2014-09-29
On the sense of variables in propositional functions
Reply to Jim Stone
I use the mnemonic z=(y=x) to help me negotiate the confusing aspects of propositional calculus.The statement has two logical (Boolean) levels, a lower, predicate level where 0=Nonexistant and 1=exists, and an upper propositional level where 0=false and 1=true. Here is the 'kicker'- propositions only result when two predicate variables (eg a subject and predicate) are compared for sameness.

Consider 'John has a blue shirt'. This is a legal combination of predicates. 'John' and 'has a blue shirt' (or equivalently, the affordance 'John has' and 'a blue shirt') can both exist in a possible world. therefore 1. You can put y = x together legally so the Boolean computation (y=x) resolves to either true or false.

In the possible micro-world 'John has a blue shirt' , the statement is either true (yep, I can see him on the surveillance video, running out the door to work in the morning, suitcase in hand, pecking the wife on the cheek) or false (no, he's late again, his favourite shirt is dirty, he has a brown shirt on today).

But the micro-world 'John has a blue horizon' DOES NOT COMPUTE, not in a reality processor like our mind, which consist of a conceptual part and an embodied part.
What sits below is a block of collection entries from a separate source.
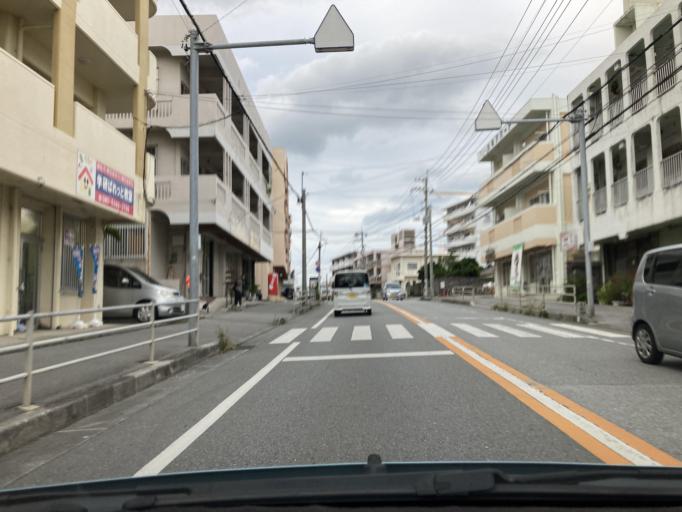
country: JP
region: Okinawa
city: Tomigusuku
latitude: 26.1840
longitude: 127.6821
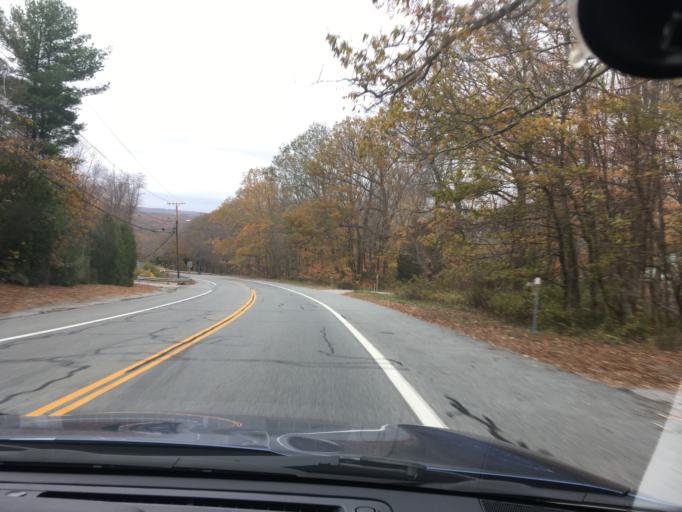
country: US
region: Rhode Island
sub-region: Providence County
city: Chepachet
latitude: 41.8429
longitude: -71.6789
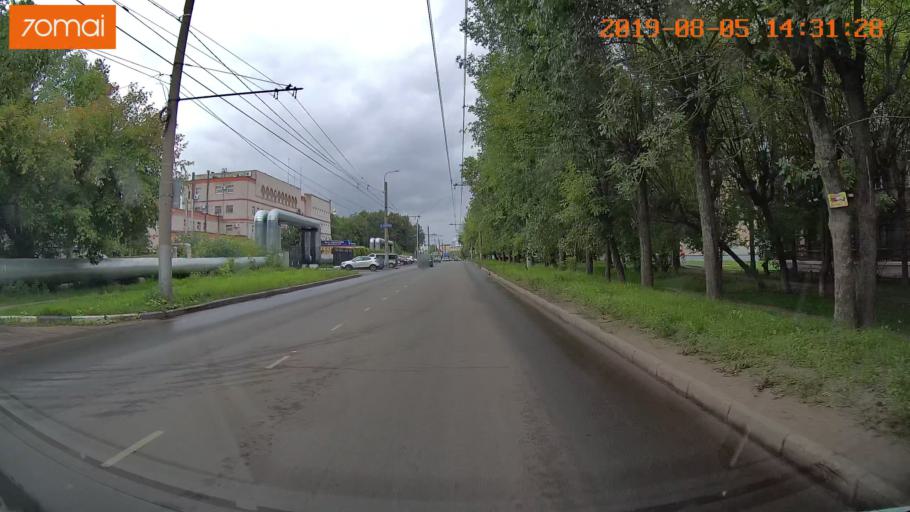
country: RU
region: Ivanovo
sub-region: Gorod Ivanovo
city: Ivanovo
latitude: 56.9869
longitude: 41.0019
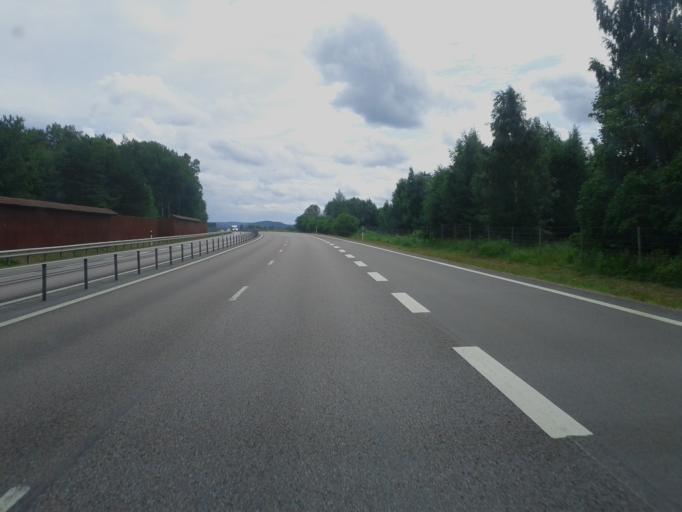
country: SE
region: Dalarna
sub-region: Borlange Kommun
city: Ornas
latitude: 60.4354
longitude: 15.5129
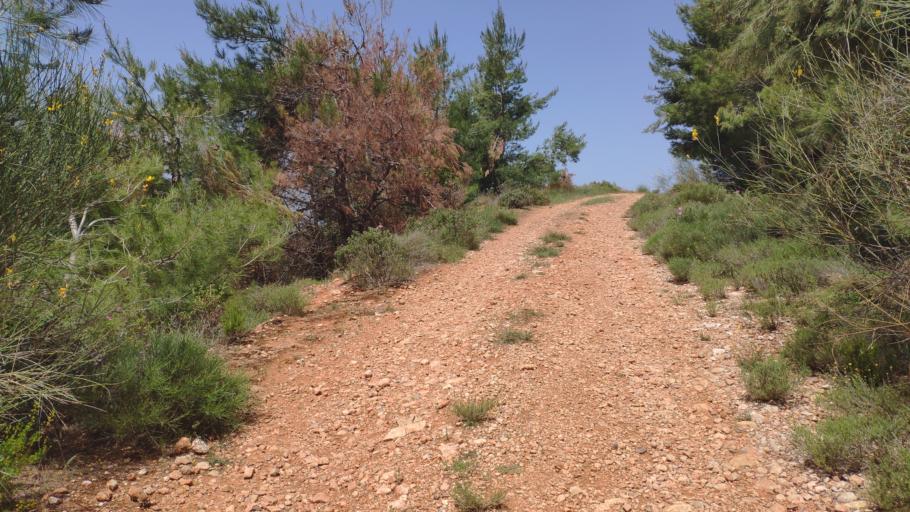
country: GR
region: Attica
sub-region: Nomarchia Anatolikis Attikis
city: Kalamos
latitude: 38.2852
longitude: 23.8511
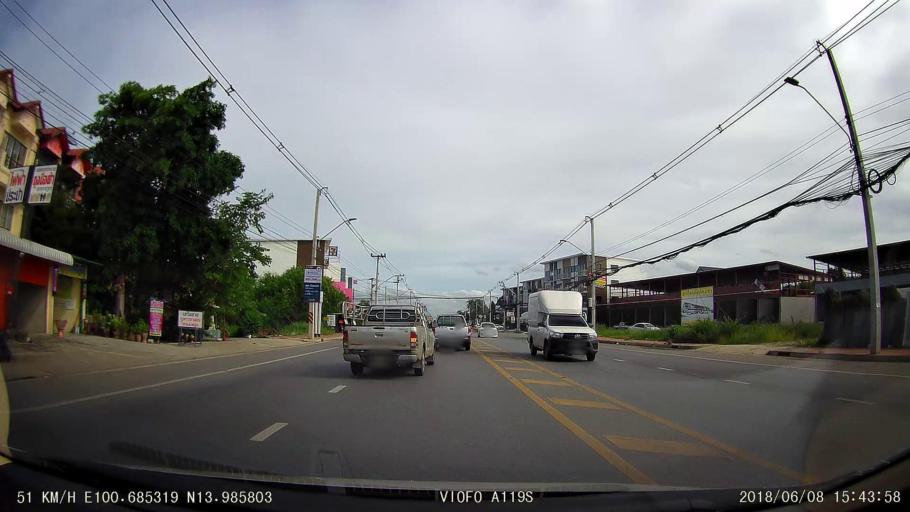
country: TH
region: Pathum Thani
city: Thanyaburi
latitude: 13.9857
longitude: 100.6853
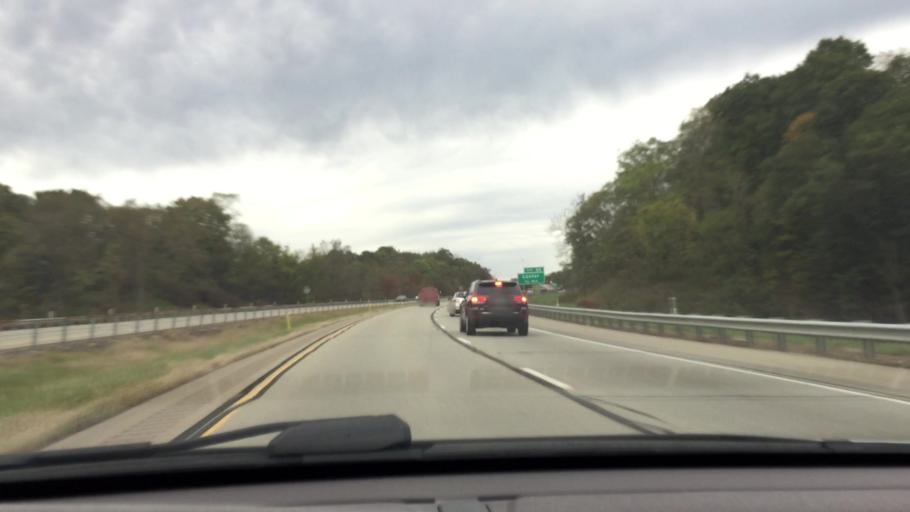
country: US
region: Pennsylvania
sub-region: Beaver County
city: Beaver
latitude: 40.6275
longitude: -80.3248
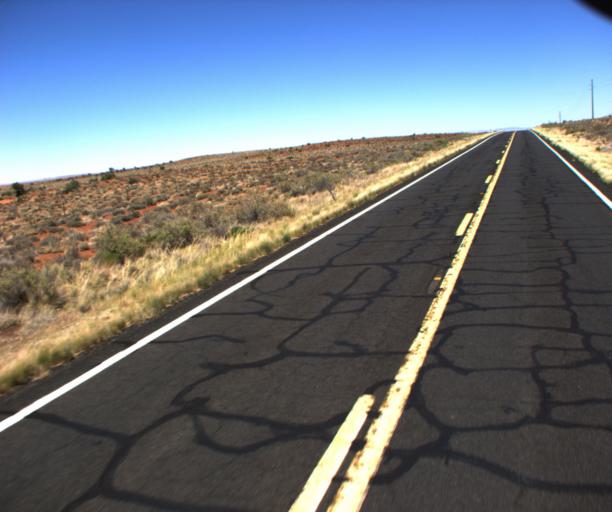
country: US
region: Arizona
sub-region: Coconino County
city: LeChee
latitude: 34.8813
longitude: -110.8840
We CAN form the statement above, and if we were a magic realist author, or creative poet, we might even get a literature prize, but as soon as the statement (which exists in the conceptual mind) is compared on the basis for similarity with the knowledge of predicate constructs in the 'realistic, possible' embodied mind, we obtain a '0' which doesn't mean 'false' (it isn't a proposition) it means 'cannot exist' because it is a predicate.

The problem arises because our minds ( and all computers) are ultimately binary machines, but the world is not. It has a predicate layer which uses unary 'base 1' in which there is arity=1. If something isn't possible in the real world, it simply doesn't exist, because it was never created. It was evolution which created brains and computers, in which binary images of unary reality are possible. The main reason for this was to model propositional falsity (past and future) , not modelling predicate falsity.